My daughter was being thrown out of the sixth grade. The teacher said to me, "She may not be up to what we're trying to accomplish." He was really saying she didn't have the intelligence. I got mad because I knew she was smart, just as my father had known I was smart when I was failing in school. We had her tested and found that the troubles my daughter was having were the same as those I had had. I decided to get tested as well. She was dyslexic, and so was I. By then I was a successful television writer and producer. I'd won an Emmy for "The Rockford Files."
Had I known earlier, though, that there was a reason beyond my control to explain why I was a low achiever, I may not have worked so hard in my late 20s and early 30s. I was writing and writing. I was working for no other reason than to hear people praise me.
I needed that praise because I was carrying around the failure in studies. I did badly in all my courses.
I once asked a friend who had always gotten an A, "How long did you study for this?" He said, "I didn't. I just glanced at it." So what do I take from that? He must be smarter than I am. I began to ask, "What will happen to me when I'm not good at anything?" Despite my doubts, I did become successful, and people now say to me, "So you've overcome dyslexia."
No. You don't overcome it, you learn to compensate for it. Some easy things are very hard for me. Most people who go through college read at least twice as fast as I do. I avoid dialing a phone if I can, because I sometimes have to try three times to get the number right. I get that recording "The number you have reached is not in service" more than any man on earth.

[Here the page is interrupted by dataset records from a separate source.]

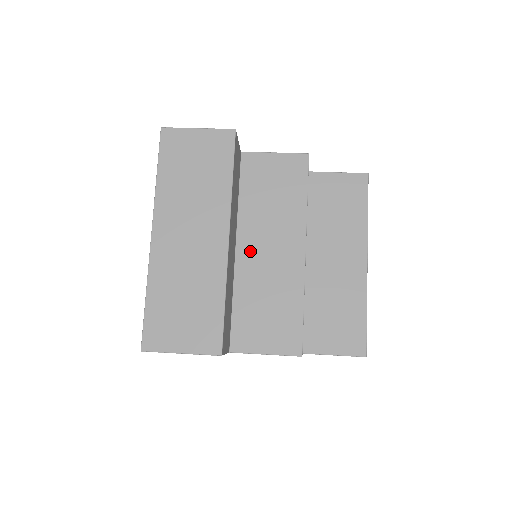
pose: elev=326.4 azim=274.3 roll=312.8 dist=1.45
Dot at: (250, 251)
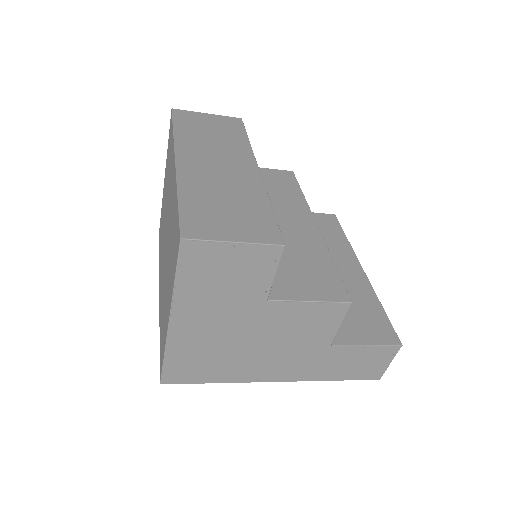
Dot at: occluded
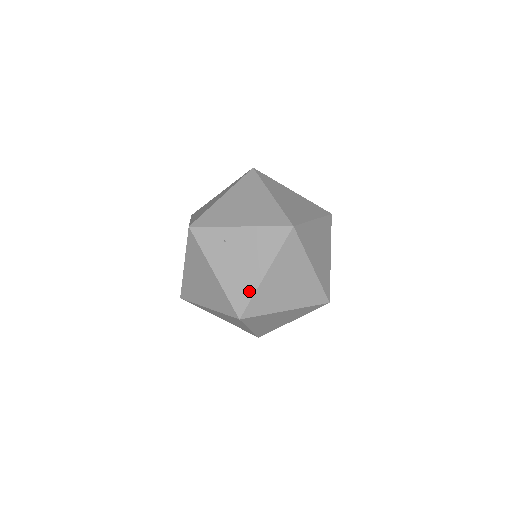
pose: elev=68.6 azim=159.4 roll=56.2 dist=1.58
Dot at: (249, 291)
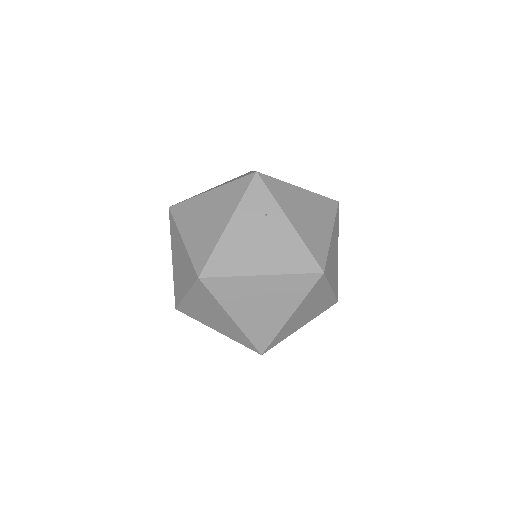
Dot at: (233, 269)
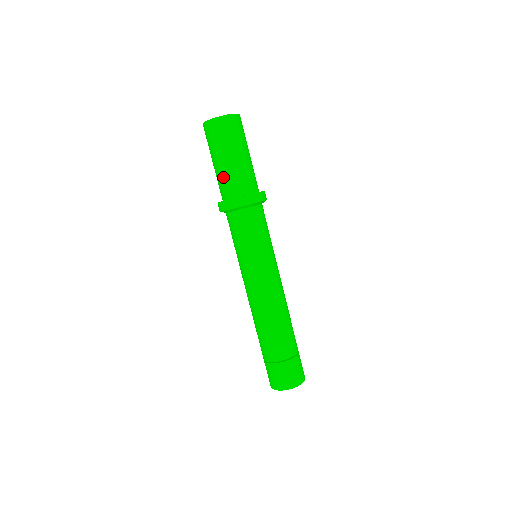
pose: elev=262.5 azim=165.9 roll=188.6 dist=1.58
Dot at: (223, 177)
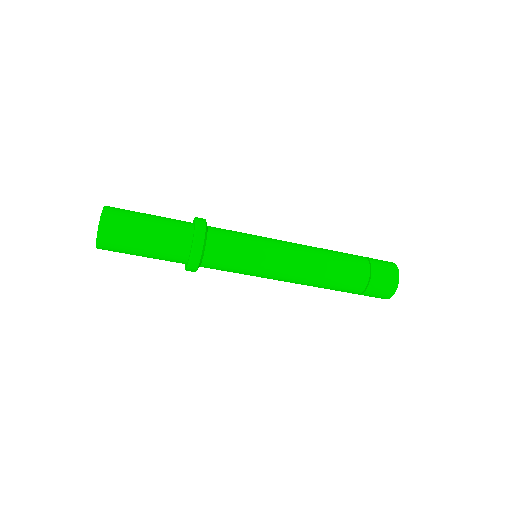
Dot at: occluded
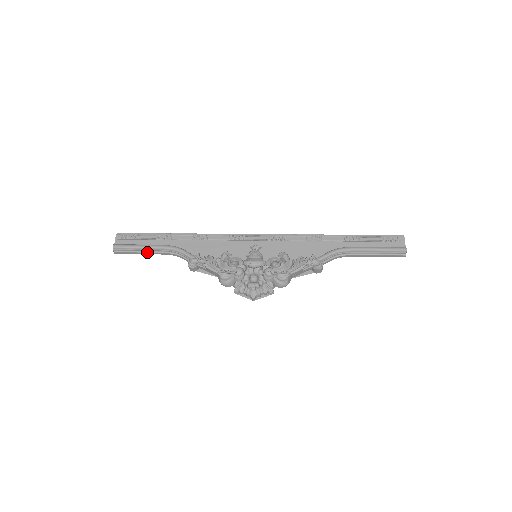
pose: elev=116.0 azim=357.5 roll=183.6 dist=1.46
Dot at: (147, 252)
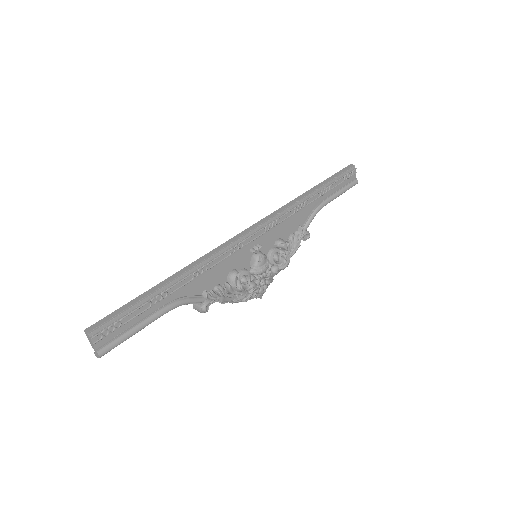
Dot at: (143, 327)
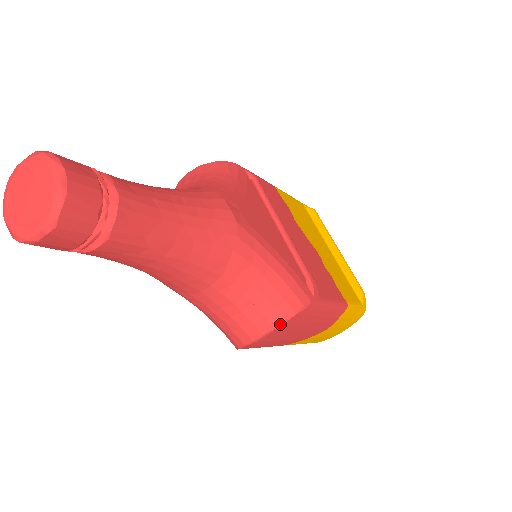
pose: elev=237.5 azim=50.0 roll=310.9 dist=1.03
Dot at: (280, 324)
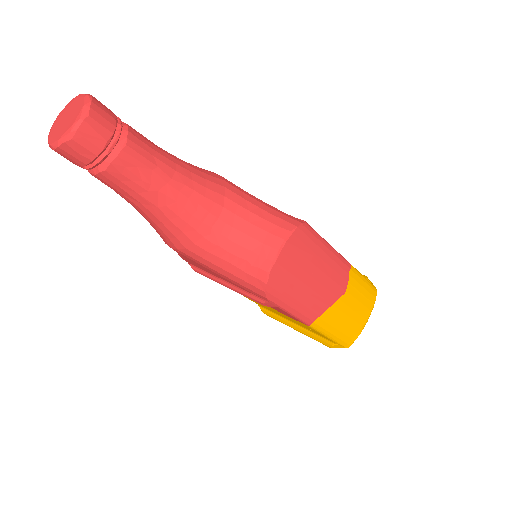
Dot at: (288, 236)
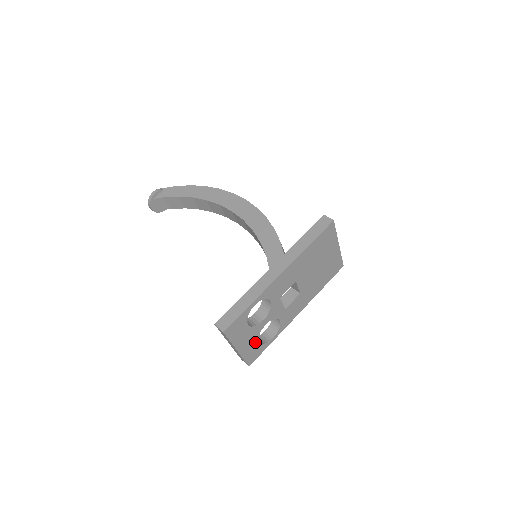
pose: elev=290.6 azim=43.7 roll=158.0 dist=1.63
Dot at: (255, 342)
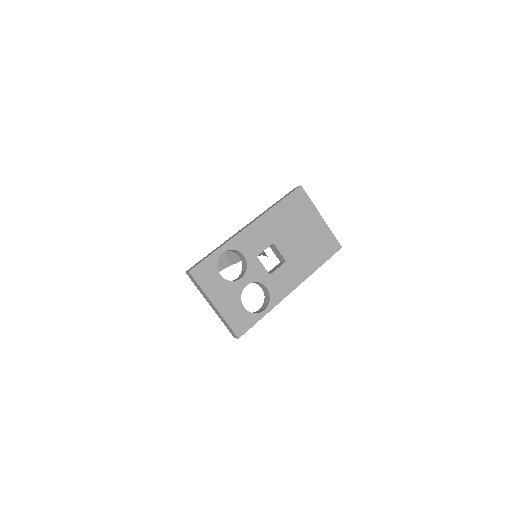
Dot at: (238, 305)
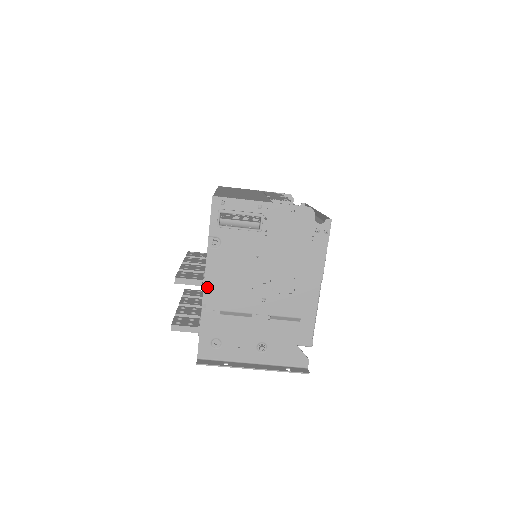
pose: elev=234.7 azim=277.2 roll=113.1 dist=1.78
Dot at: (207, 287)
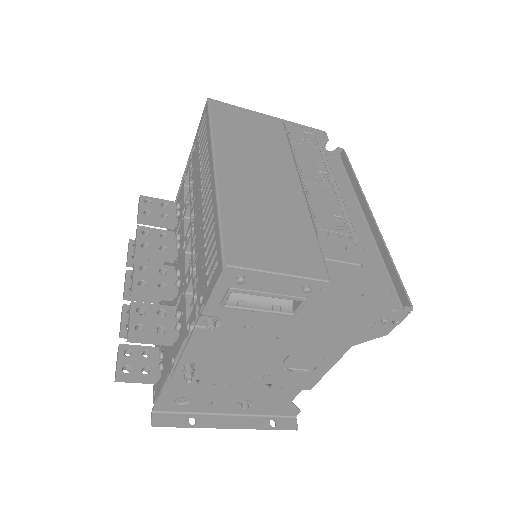
Dot at: (183, 365)
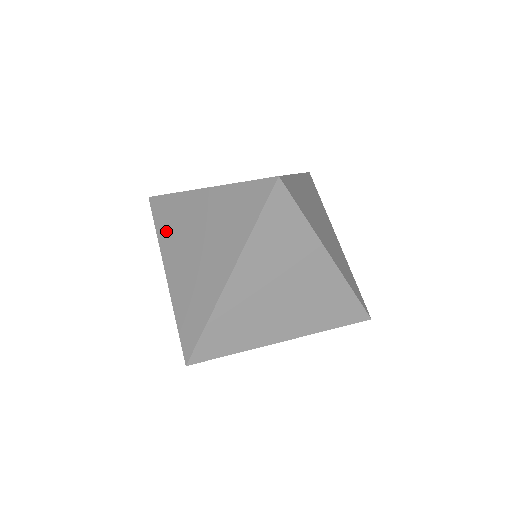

Despite my weaknesses I view dyslexia as a gift, not a curse (诅咒). Many dyslexics are good at right- brain, abstract thought, and that's what my kind of creative writing is. And I can write quickly— I go like wind — and can get up to 15 pages a day. Writing is not the problem. That's my strength.
The real fear I have for dyslexic is not that they have to struggle with regular school studies, but that they will quit on themselves before they get out of school. Parents have to create victories whenever they can, whether it's music, sports or art. You can make your dyslexic child able to say, "Yeah, reading's hard. But I have these other things I can do."